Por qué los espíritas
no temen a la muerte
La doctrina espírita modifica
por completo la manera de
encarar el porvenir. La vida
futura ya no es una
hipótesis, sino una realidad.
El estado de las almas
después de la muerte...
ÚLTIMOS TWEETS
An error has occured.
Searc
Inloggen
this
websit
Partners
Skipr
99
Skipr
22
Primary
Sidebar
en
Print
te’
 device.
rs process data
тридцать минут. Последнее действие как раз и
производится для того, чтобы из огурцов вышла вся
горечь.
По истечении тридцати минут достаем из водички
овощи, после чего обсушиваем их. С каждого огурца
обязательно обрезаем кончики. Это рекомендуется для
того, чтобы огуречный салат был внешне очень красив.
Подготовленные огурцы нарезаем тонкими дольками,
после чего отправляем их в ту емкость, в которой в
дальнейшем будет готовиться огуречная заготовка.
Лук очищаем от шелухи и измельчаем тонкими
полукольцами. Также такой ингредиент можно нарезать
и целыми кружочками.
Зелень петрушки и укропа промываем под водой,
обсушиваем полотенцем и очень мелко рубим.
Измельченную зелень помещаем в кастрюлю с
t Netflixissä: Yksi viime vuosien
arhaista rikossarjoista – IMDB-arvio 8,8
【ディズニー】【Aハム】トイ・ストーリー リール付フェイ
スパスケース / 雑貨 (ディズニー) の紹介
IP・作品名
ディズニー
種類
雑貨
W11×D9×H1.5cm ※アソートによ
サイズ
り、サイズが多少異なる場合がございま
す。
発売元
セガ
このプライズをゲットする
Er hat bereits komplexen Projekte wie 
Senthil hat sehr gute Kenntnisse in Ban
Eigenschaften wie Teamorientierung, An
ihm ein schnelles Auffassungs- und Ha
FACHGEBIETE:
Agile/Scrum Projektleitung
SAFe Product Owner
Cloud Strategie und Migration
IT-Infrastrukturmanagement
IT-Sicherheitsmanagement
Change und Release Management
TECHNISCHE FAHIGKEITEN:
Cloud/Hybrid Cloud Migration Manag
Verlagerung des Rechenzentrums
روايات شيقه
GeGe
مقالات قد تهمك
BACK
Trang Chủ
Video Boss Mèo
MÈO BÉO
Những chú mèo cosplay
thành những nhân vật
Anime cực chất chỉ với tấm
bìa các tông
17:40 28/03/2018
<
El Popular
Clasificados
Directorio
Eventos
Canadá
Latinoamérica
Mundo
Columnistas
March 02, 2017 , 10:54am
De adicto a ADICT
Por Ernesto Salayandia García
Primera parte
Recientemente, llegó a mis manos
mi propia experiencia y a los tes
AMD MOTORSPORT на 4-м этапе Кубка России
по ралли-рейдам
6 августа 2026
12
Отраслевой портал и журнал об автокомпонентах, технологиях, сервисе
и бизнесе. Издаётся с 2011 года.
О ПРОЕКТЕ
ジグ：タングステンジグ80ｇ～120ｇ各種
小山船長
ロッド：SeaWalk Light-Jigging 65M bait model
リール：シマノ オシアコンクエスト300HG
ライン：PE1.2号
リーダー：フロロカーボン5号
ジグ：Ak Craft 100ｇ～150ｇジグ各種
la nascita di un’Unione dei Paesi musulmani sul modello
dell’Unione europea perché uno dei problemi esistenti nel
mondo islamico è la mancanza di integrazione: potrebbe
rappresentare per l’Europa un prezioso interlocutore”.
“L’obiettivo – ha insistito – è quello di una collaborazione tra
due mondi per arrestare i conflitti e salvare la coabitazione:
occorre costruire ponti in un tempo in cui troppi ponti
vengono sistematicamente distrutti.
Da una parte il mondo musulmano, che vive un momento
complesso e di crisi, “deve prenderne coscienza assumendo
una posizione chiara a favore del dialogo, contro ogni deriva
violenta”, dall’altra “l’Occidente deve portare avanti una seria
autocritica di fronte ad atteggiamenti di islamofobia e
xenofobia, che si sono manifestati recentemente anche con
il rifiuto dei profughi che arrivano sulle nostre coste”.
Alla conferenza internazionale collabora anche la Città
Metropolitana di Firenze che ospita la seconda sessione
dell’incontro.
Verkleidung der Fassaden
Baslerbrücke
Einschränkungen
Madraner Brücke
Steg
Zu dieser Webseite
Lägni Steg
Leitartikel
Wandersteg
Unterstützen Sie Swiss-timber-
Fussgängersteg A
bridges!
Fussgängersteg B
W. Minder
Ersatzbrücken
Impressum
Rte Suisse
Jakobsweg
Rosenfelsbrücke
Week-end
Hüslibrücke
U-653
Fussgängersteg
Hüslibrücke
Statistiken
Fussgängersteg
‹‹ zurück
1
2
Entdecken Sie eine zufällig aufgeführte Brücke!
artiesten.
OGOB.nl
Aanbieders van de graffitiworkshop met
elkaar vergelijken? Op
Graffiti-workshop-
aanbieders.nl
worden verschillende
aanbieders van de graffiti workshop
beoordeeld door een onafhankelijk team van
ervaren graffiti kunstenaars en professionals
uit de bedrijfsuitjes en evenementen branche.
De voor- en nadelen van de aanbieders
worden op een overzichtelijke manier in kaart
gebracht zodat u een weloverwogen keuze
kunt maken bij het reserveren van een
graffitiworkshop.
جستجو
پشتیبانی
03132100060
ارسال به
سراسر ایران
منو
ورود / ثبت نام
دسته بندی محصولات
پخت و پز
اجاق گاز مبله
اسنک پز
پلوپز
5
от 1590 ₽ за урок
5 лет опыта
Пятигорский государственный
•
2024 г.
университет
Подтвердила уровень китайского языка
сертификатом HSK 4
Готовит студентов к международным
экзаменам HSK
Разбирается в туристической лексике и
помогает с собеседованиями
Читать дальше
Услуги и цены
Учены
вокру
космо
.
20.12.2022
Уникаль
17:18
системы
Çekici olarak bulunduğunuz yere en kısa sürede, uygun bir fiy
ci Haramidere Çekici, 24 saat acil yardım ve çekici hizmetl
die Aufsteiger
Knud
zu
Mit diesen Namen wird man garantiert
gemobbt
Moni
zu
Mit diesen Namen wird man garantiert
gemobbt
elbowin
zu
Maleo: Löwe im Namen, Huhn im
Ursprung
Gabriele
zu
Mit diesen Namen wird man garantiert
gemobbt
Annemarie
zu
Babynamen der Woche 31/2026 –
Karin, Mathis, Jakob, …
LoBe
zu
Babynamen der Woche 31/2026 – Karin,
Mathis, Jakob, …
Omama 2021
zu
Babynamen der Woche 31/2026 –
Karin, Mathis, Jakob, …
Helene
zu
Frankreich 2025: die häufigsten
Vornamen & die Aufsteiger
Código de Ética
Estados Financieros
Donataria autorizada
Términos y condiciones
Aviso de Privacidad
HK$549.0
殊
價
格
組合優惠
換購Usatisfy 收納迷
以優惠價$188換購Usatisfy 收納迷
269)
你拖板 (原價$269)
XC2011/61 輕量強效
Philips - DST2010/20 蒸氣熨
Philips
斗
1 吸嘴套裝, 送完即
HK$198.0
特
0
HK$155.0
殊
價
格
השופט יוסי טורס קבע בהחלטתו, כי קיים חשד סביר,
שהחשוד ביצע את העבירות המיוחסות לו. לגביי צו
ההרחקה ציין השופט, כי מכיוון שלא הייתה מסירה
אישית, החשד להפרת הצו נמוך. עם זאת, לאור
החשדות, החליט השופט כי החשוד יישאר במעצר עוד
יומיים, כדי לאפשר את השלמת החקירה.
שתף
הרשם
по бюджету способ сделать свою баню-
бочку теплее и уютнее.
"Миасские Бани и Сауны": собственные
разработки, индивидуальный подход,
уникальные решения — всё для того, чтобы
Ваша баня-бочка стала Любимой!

* Work instruction *
Copy each line of the preceding data that contains the string "очень".

* Response area *
того, чтобы огуречный салат был внешне очень красив.
обсушиваем полотенцем и очень мелко рубим.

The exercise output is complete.